Obviamente, todos tienen sus características específicas y no se puede meter a todos esos partidos en el mismo saco. Las circunstancias políticas y sociales de cada país son diferentes, y el contexto histórico también influye mucho en el desarrollo de estos partidos y movimientos.
Cabe preguntarse de dónde viene este éxito. ¿Cómo explicarlo? Está claro que no todo se puede remitir a la Segunda Guerra Mundial o a la República Española. Vivimos en el siglo 21, después de casi medio siglo de crecimiento económico y bienestar y casi otro medio siglo de políticas neoliberales.
El neoliberalismo es sin duda un factor que hay que examinar. Tras la crisis de la deuda externa de los años 80, se impuso el «ajuste estructural» en la mayoría de los países del sur, lo que significó austeridad presupuestaria, privatizaciones, desregulaciones, libre comercio... Significó el desmantelamiento de las protecciones sociales existentes, que fueron sustituidas por programas de reducción de la pobreza. Más tarde, estas mismas políticas fueron introducidas en Europa, principalmente por la Unión Europea y su unión económica y monetaria. La socialdemocracia, campeona de los Estados del bienestar, participó con entusiasmo en estas políticas.
En Europa, para endulzar el amargo trago de la austeridad, se introdujeron algunas medidas culturales. La igualdad de género entró en la agenda, se permitió el aborto, siguieron los matrimonios entre personas del mismo sexo.
Sin embargo, esto no era lo que pedía gran parte de la clase trabajadora. Al sentirse abandonada, se oía una demanda constante de más protección, pero no se la escuchaba. Aquí es en donde entraron en juego los partidos verdaderamente conservadores, contrarios a toda forma de innovación cultural y a la inmigración. Este último punto es, de hecho, lo que una gran parte de las clases trabajadoras veía como la mayor amenaza para su nivel de vida. La mayoría de la población norteafricana, turca o afgana se considera ahora una amenaza para los «valores occidentales» y para unas condiciones de trabajo decentes. Digan lo que digan las investigaciones académicas al respecto —y en su mayoría refutan las amenazas—, la inmigración se ha convertido en un importante factor perturbador de la forma en que se defiende el bienestar.
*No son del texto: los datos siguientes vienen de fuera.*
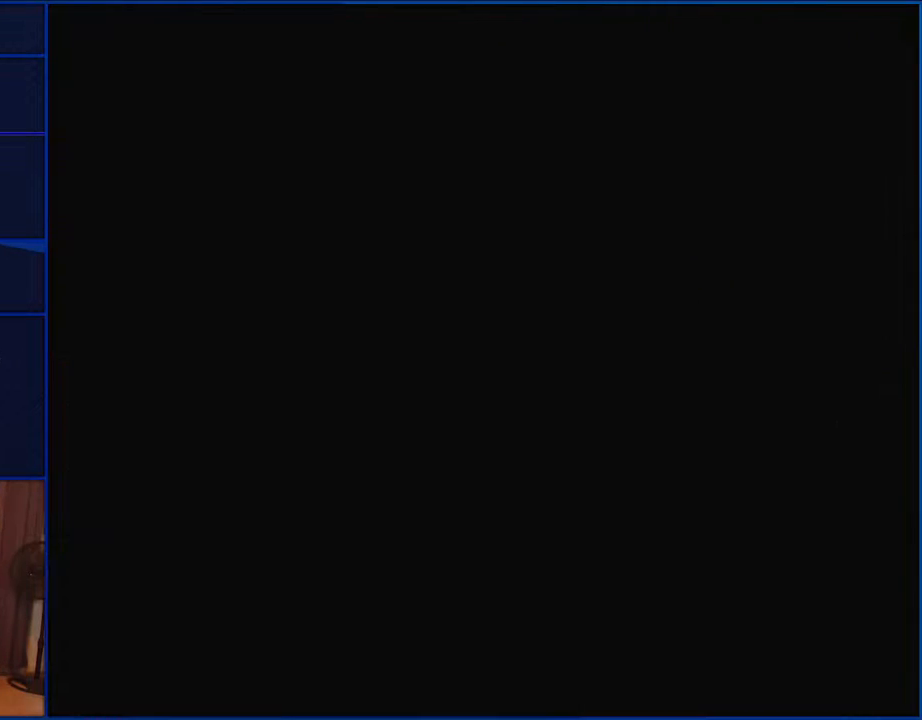
{"buttons": [], "events": []}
Lo sorprendente de todo esto es que los partidos y movimientos conservadores intentan rechazar a los migrantes y/o violar sus derechos humanos, mientras que los países de donde proceden estos migrantes describen a occidente y sus valores como decadentes. Sin embargo, muchos emigrantes, sobre todo mujeres, se sienten atraídos por las libertades que ofrecen nuestras sociedades.
Nada de todo esto es nuevo, occidente y la modernidad siempre tuvieron sus enemigos, mientras que son raros los períodos en los que los inmigrantes se integraron sin problemas en la sociedad. Además, las libertades sexuales siempre han sido vistas, en todo el mundo, en un periodo u otro, como una amenaza para el orden social.
A esto se añade una ofensiva ideológica procedente de un sector totalmente distinto. Los numerosos pensadores progresistas antimodernidad, esperando «humanizar» o rechazando de plano la modernidad y su racionalidad, hablando de colonialidad y epistemicidio, contribuyeron involuntariamente a poner en cuestión los derechos humanos, la igualdad de género y el individualismo. El problema es que la mayoría de estos pensadores solo se refieren a la conquista y colonización de América Latina, unida al genocidio de sus pueblos indígenas. Raramente aplicaron sus teorías a otras civilizaciones.
Por último, es un hecho que muchos jóvenes de hoy exigen más orden y disciplina. La generación boomer de sus padres y abuelos se considera excesivamente libertaria. En ese contexto, algunos movimientos de extrema derecha sí aceptan la innovación cultural, pero aspirando a algún tipo de pureza, rechazarían la inmigración.
Protección
Un elemento común a todos los discursos de la derecha es la respuesta a la demanda permanente y universal de la gente: protección. Todas las personas necesitan protección, siempre y en todas partes. Esta protección, como vengo subrayando desde hace años, puede darse básicamente de dos maneras diferentes: con derechos económicos y sociales o con la policía y el ejército. En los tiempos modernos hemos aprendido a confiar a los Estados la provisión de esta protección, de ambas formas, aunque en la mayoría de los casos haciendo hincapié en la dimensión de los derechos, materializada en los Estados del bienestar con servicios públicos y derecho laboral.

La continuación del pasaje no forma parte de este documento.